By Ashleigh Fields,
AFRO Assistant Editor,
On the steps outside the Capitol, the place where Congress convenes daily, a significant and selfless hero was honored. The steadfast story of Sergeant Arthur Martin was documented by Congressman Glenn Ivey (D-MD-4) on Nov. 6. Martin was celebrated for his service in the United States Military Advisory Group and the third Radio Research Unit–programs that most Americans did not know existed, despite their crucial contributions to the country during the Vietnam War.
“We were known as ‘Kennedy’s boys,’ who went over to stop the spread of communism in southeast Asia,” recalled Martin.
He explained how he was the only Black soldier to be selected as one of 15 young men designated by the president to help locate enemy signals and monitor the launching of rockets in Okinawa and eventually the Philippines. Martin drew upon his training as an electrical engineering graduate of the Tuskegee Institute and the U.S. Army Security Agency Training Center and School (ASATC&S) at Fort Devens, Mass.
However, neither program could prepare him for the unprecedented chemical exposure he would face while serving abroad.
“It was like being in an experimental lab and we learned as we went along,” shared Martin. “We didn’t have helmets or jackets, we had civilian clothes and weapons.”
While living in enemy territory, Martin found it hard to blend in with the country’s natives.
“I was a Black guy four feet taller than the average Filipino man,” recalls the veteran. This made him an easy target for attacks and put him at great risk of being imprisoned as a political criminal. In spite of overcoming this battle, a small and more deadly force that Martin was unaware of would pose the greatest threat to his stability and health.
The chemical dioxin, more commonly known as “Agent Orange” was unleashed by the United States military to detect the North Vietnamese Army base camps and routes throughout the nation.
“They wanted to prevent the enemy from hiding in the jungle but when they sprayed it affected friend and enemy alike,” Martin expressed.
The consequences would prove to be crippling. Martin returned home and was diagnosed with multiple myeloma shortly thereafter.
“It caused me to be paralyzed and if it wasn’t for my degree from Tuskegee and the job at the NATO Oceanographic Office I obtained before entering the military, I would not have been able to pay for my medical expenses,” he said. “I was left to fend for myself medically and the doctors weren’t familiar with the effects of Agent Orange which caused the multiple myeloma or the post-traumatic stress disorder.”

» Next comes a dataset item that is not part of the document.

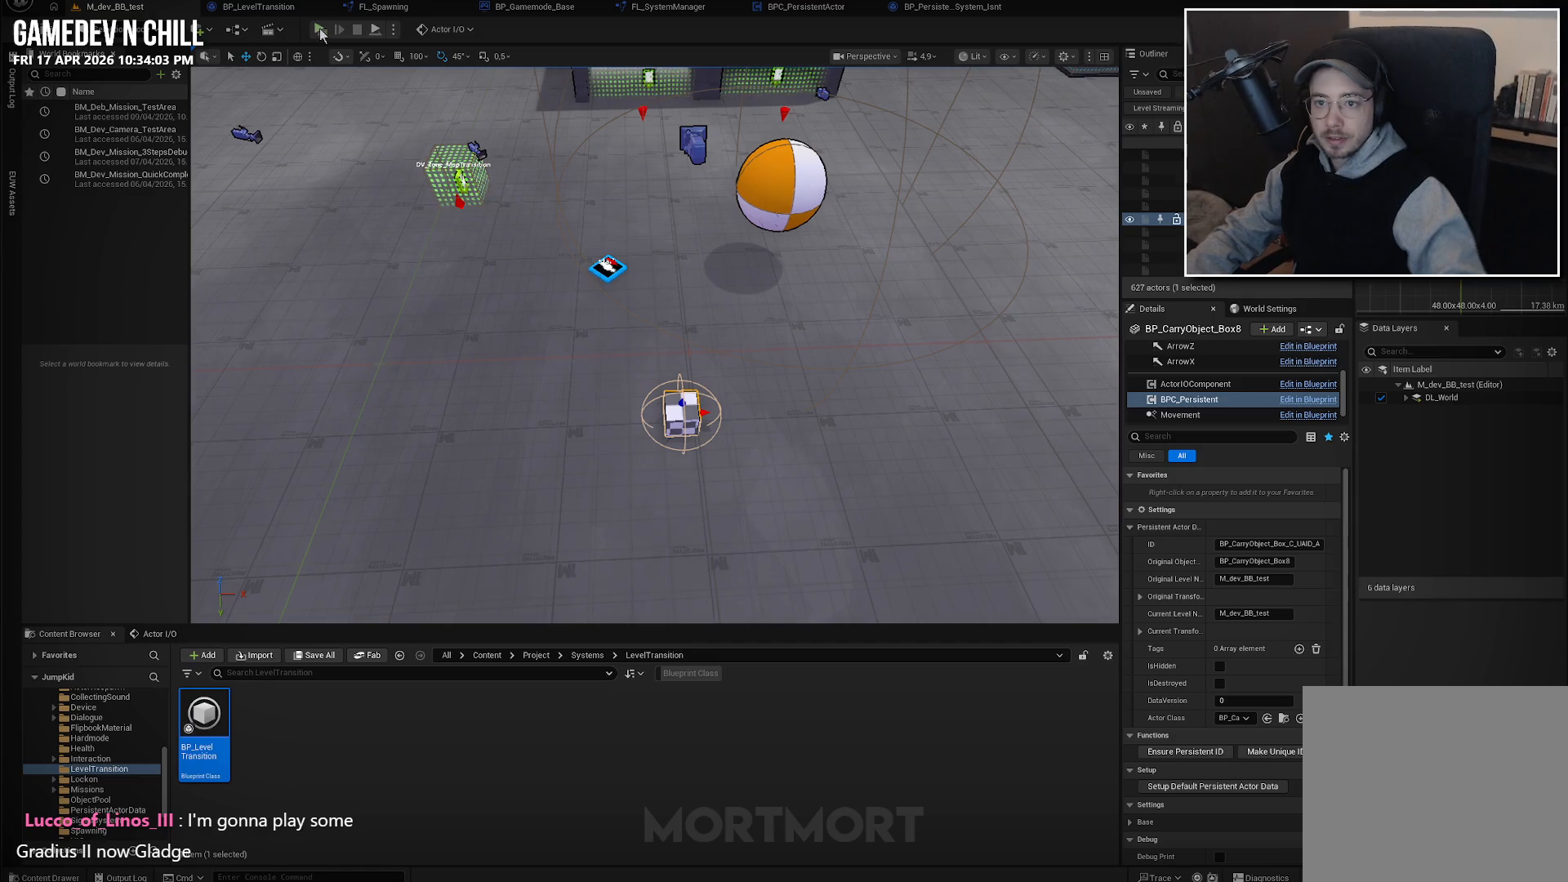
{"buttons": [], "left_stick": "center", "right_stick": "center", "events": []}
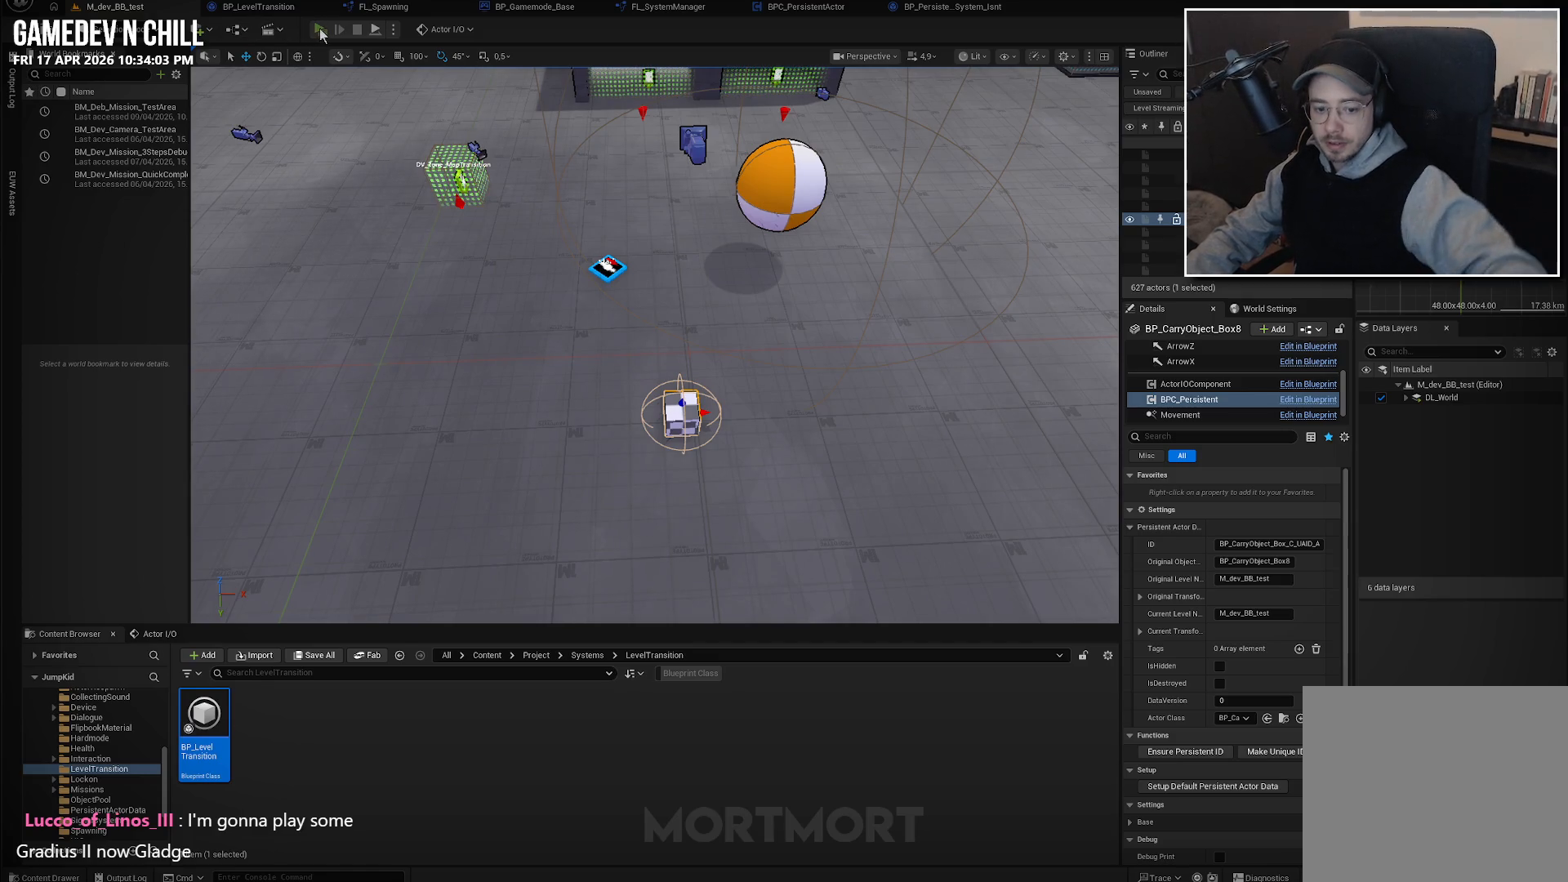
{"buttons": [], "left_stick": "center", "right_stick": "center", "events": []}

To make matters worse, Martin could not receive veterans benefits due to the fact that all of the work he completed was a secret to the American public, Congress and his fellow soldiers.
“It was something I never expected in my whole lifetime,” said Martin, who also developed prostate cancer, hearing loss and post traumatic stress disorder from his experience in war. “I reached out for help but I was repeatedly told, ‘When you leave here, leave everything that comes with it.’ And so I did.”
For decades, he managed to survive while suffering and unable to publicly acknowledge his contribution to our country. However, on Nov. 6, Congressman Glenn Ivey (D-MD-4) held an intimate ceremony to salute Martin for his service.
“I know what sacrifices our men and women in uniform make for our way of life. Folks like Sergeant Arthur Martin deserve to be recognized and thanked for their service to our country. A congressional citation is just a way we can remind him that a grateful nation thanks him,” Congressman Ivey told the AFRO. “His service medals being delayed did not end up being a denial of his service and so it is why we honor him for his patience and patriotism today, yesterday and always.”
Friends and family joined him at the event but the proudest of them all was his wife of over 30 years, Emma Lois Martin.
“I am genuinely happy for him, I can’t think of a more deserving person. He has really paid his dues. He got Agent Orange but he’s never been angry. He’s had three types of cancer at the same time but he preserved and triumphed,” she said. “In the midst of the stress and adversity on his job he never let that interfere with his family or relationship with God. That is worthy for many people to know. I am just so happy that he has been the face of a Black man that other Black men could see and understand that they too could succeed as a Black person and a Southerner.”
The story of his career has stayed within the family and their daughter Pamela Martin has made it a point to amplify its reach. She was instrumental in securing the congressional citation and ensuring that the right version of history lived on for generations.
“The reason I survived and a lot of veterans didn’t was because of God, my education, my wife and my mother’s teaching,” Martin told the AFRO. “I didn’t want to do anything that she wouldn’t ever approve of.”